"""

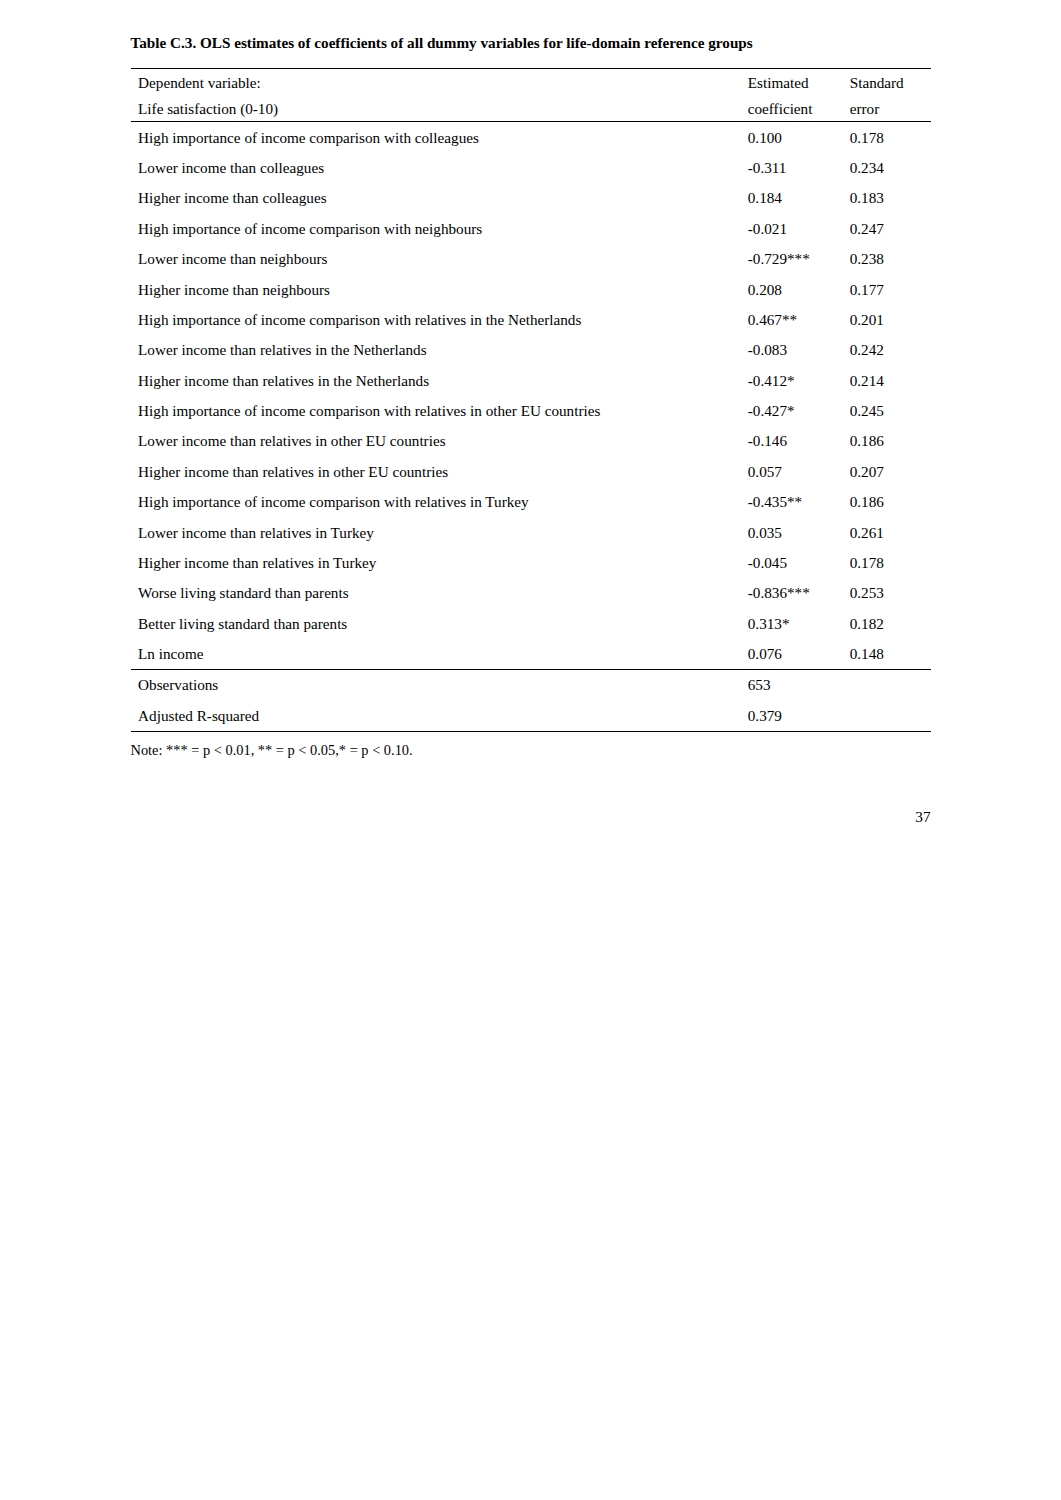Table C.3. OLS estimates of coefficients of all dummy variables for life-domain reference groups
| Dependent variable: | Estimated | Standard |
| --- | --- | --- |
| Life satisfaction (0-10) | coefficient | error |
| High importance of income comparison with colleagues | 0.100 | 0.178 |
| Lower income than colleagues | -0.311 | 0.234 |
| Higher income than colleagues | 0.184 | 0.183 |
| High importance of income comparison with neighbours | -0.021 | 0.247 |
| Lower income than neighbours | -0.729*** | 0.238 |
| Higher income than neighbours | 0.208 | 0.177 |
| High importance of income comparison with relatives in the Netherlands | 0.467** | 0.201 |
| Lower income than relatives in the Netherlands | -0.083 | 0.242 |
| Higher income than relatives in the Netherlands | -0.412* | 0.214 |
| High importance of income comparison with relatives in other EU countries | -0.427* | 0.245 |
| Lower income than relatives in other EU countries | -0.146 | 0.186 |
| Higher income than relatives in other EU countries | 0.057 | 0.207 |
| High importance of income comparison with relatives in Turkey | -0.435** | 0.186 |
| Lower income than relatives in Turkey | 0.035 | 0.261 |
| Higher income than relatives in Turkey | -0.045 | 0.178 |
| Worse living standard than parents | -0.836*** | 0.253 |
| Better living standard than parents | 0.313* | 0.182 |
| Ln income | 0.076 | 0.148 |
| Observations | 653 | |
| Adjusted R-squared | 0.379 | |
Note: *** = p < 0.01, ** = p < 0.05,* = p < 0.10.
37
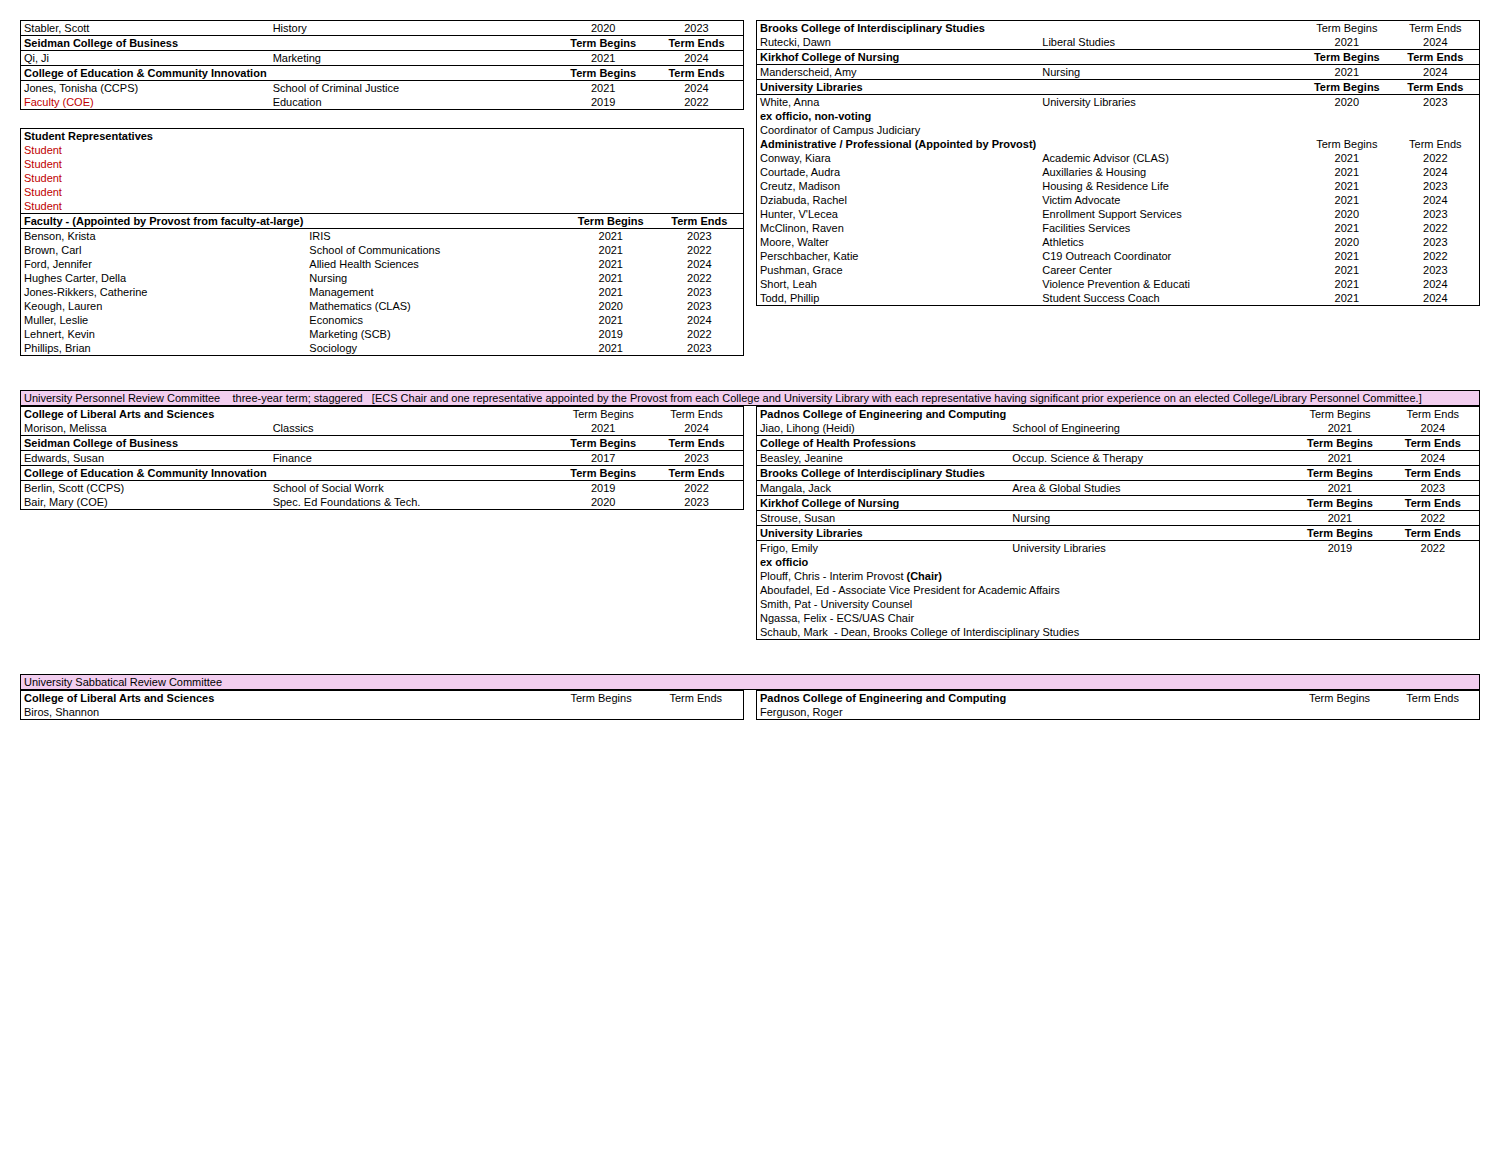| / Stabler, Scott / History / 2020 / 2023 / / Seidman College of Business / / Term Begins / Term Ends / / Qi, Ji / Marketing / 2021 / 2024 / / College of Education & Community Innovation / / Term Begins / Term Ends / / Jones, Tonisha (CCPS) / School of Criminal Justice / 2021 / 2024 / / Faculty (COE) / Education / 2019 / 2022 / / Student Representatives / / / / / Student / / / / / Student / / / / / Student / / / / / Student / / / / / Student / / / / / Faculty - (Appointed by Provost from faculty-at-large) / / Term Begins / Term Ends / / Benson, Krista / IRIS / 2021 / 2023 / / Brown, Carl / School of Communications / 2021 / 2022 / / Ford, Jennifer / Allied Health Sciences / 2021 / 2024 / / Hughes Carter, Della / Nursing / 2021 / 2022 / / Jones-Rikkers, Catherine / Management / 2021 / 2023 / / Keough, Lauren / Mathematics (CLAS) / 2020 / 2023 / / Muller, Leslie / Economics / 2021 / 2024 / / Lehnert, Kevin / Marketing (SCB) / 2019 / 2022 / / Phillips, Brian / Sociology / 2021 / 2023 / | / Brooks College of Interdisciplinary Studies / / Term Begins / Term Ends / / Rutecki, Dawn / Liberal Studies / 2021 / 2024 / / Kirkhof College of Nursing / / Term Begins / Term Ends / / Manderscheid, Amy / Nursing / 2021 / 2024 / / University Libraries / / Term Begins / Term Ends / / White, Anna / University Libraries / 2020 / 2023 / / ex officio, non-voting / / / / / Coordinator of Campus Judiciary / / / / / Administrative / Professional (Appointed by Provost) / / Term Begins / Term Ends / / Conway, Kiara / Academic Advisor (CLAS) / 2021 / 2022 / / Courtade, Audra / Auxillaries & Housing / 2021 / 2024 / / Creutz, Madison / Housing & Residence Life / 2021 / 2023 / / Dziabuda, Rachel / Victim Advocate / 2021 / 2024 / / Hunter, V'Lecea / Enrollment Support Services / 2020 / 2023 / / McClinon, Raven / Facilities Services / 2021 / 2022 / / Moore, Walter / Athletics / 2020 / 2023 / / Perschbacher, Katie / C19 Outreach Coordinator / 2021 / 2022 / / Pushman, Grace / Career Center / 2021 / 2023 / / Short, Leah / Violence Prevention & Educati / 2021 / 2024 / / Todd, Phillip / Student Success Coach / 2021 / 2024 / |
| University Personnel Review Committee three-year term; staggered [ECS Chair and one representative appointed by the Provost from each College and University Library with each representative having significant prior experience on an elected College/Library Personnel Committee.] |
| / College of Liberal Arts and Sciences / / Term Begins / Term Ends / / Morison, Melissa / Classics / 2021 / 2024 / / Seidman College of Business / / Term Begins / Term Ends / / Edwards, Susan / Finance / 2017 / 2023 / / College of Education & Community Innovation / / Term Begins / Term Ends / / Berlin, Scott (CCPS) / School of Social Worrk / 2019 / 2022 / / Bair, Mary (COE) / Spec. Ed Foundations & Tech. / 2020 / 2023 / | / Padnos College of Engineering and Computing / / Term Begins / Term Ends / / Jiao, Lihong (Heidi) / School of Engineering / 2021 / 2024 / / College of Health Professions / / Term Begins / Term Ends / / Beasley, Jeanine / Occup. Science & Therapy / 2021 / 2024 / / Brooks College of Interdisciplinary Studies / / Term Begins / Term Ends / / Mangala, Jack / Area & Global Studies / 2021 / 2023 / / Kirkhof College of Nursing / / Term Begins / Term Ends / / Strouse, Susan / Nursing / 2021 / 2022 / / University Libraries / / Term Begins / Term Ends / / Frigo, Emily / University Libraries / 2019 / 2022 / / ex officio / / / / / Plouff, Chris - Interim Provost (Chair) / / Aboufadel, Ed - Associate Vice President for Academic Affairs / / Smith, Pat - University Counsel / / Ngassa, Felix - ECS/UAS Chair / / Schaub, Mark - Dean, Brooks College of Interdisciplinary Studies / |
| University Sabbatical Review Committee |
| / College of Liberal Arts and Sciences / / Term Begins / Term Ends / / Biros, Shannon / / / / | / Padnos College of Engineering and Computing / / Term Begins / Term Ends / / Ferguson, Roger / / / / |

"""

### WHAT THE TASK ASKS
If a line of the listing contains the word "Review", count it; then give the total and nothing else.

### TASK RESULT
2